**Задание**
Ответьте на вопросы по тексту о празднике.
(а) Кто назвал этот момент жизни человеческой «выпрямлением души»?
(б) Что текст о празднике называет подлинной противоположностью праздника?
(в) В смысловой перспективе каких десятилетий прошлого века открывался описанный угол зрения на праздник?
::: Исходный текст :::
Удивительная праздничная свобода возглавляла череду являющихся на гребне легитимированной темы праздника не менее привлекательных феноменов – в частности, она предваряла явление смысла, не увенчивающего, подобно заслуженному вознаграждению, напряжённое усилие воли, а смысла самодостаточного, автономного, словно бы «спущенного» откуда-то сверху и целостно преобразующего ставший ареной праздника мир. Ощущалось в феномене праздника и нечто вообще пребывающее вне привычной субъект-объектной дихотомии, некое иное состояние мира, сменяющее мир действия – упорного, терпеливого, обдуманного. В резком контрасте с упомянутым этосом действия, праздник – нечто лёгкое, невынужденное, наступающее само по себе: вот уж поистине «царство свободы» – «выпрямление души», как отозвался некогда об этом моменте жизни человеческой Л. Леви-Брюль. Вместе с тем, ценностные установки позднего советского времени позволяли с достаточной остротой различить в феномене праздника и его внечеловеческую – или сверхчеловеческую – составляющую; различить в связи с тем же представлением об онтологическом сдвиге, который устраняет воспитательное напряжение труда, формирующее человеческую личность сопротивление реальности.

Впрочем, если последовательно рассматривать праздник в собственно онтологическом аспекте, вскоре становится очевидным, что, вопреки преобладающему мнению, мир труда, мир действия вообще является не сущностной противоположностью праздника, а лишь промежуточным звеном между ним и чем-то действительно радикально ему противоположным. Если праздник – это, по своей идее, безраздельное торжество свободы, смысла, света, и если труд, практическая деятельность – целенаправленное «трудное» достижение, выбарывание, за-рабатывание этих позитивных начал бытия, то должен существовать и такой «мир», такое «царство», где они, эти начала, вообще недостижимы, не осуществляются как реальность – это-то и есть подлинная противоположность праздника. Таков мир рабства – мир необходимости без свободы и смысла, мир беспросветной работы по принуждению. Соотношение, которое здесь обнаруживается, может быть выражено следующей схемой:

Праздник (свобода вне необходимости; смысл, обретаемый без

усилия; светлая лёгкость бытия)

Мир действия (свобода : смысл ; преодоление)

необходимость усилие сопротивление

Рабство ( необходимость без свободы; усилие без смысла;

работа по принуждению)

Такой угол зрения на феномен праздника и его онтологическую определённость открывался, как сказано, в смысловой перспективе 60–

70-х гг. прошлого века, когда тема праздника оказалась востребована отечественной, ещё марксистской, эстетикой и нарождавшейся философией культуры. Перейдём, однако, к более пристальному рассмотрению структуры праздника как такового.
::: Исходные данные :::
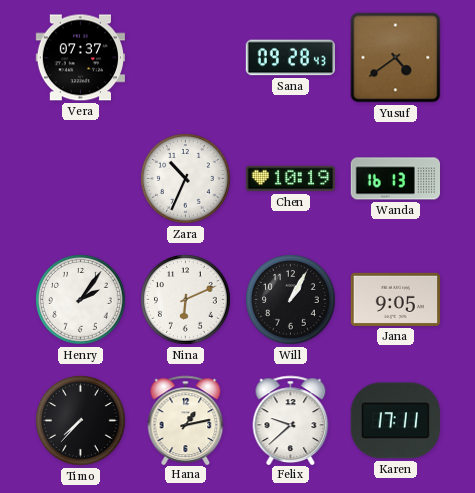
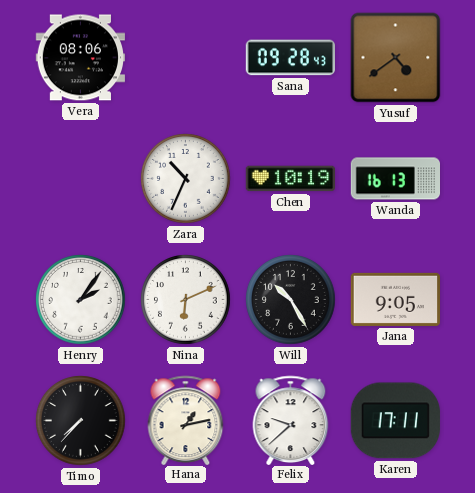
Vera: 07:37 -> 08:06
Will: 1:05 -> 10:25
:::
**Решение**
(а) Л. Леви-Брюль.
(б) Мир рабства: мир необходимости без свободы и смысла, мир беспросветной работы по принуждению.
(в) 60–70-х годов прошлого века.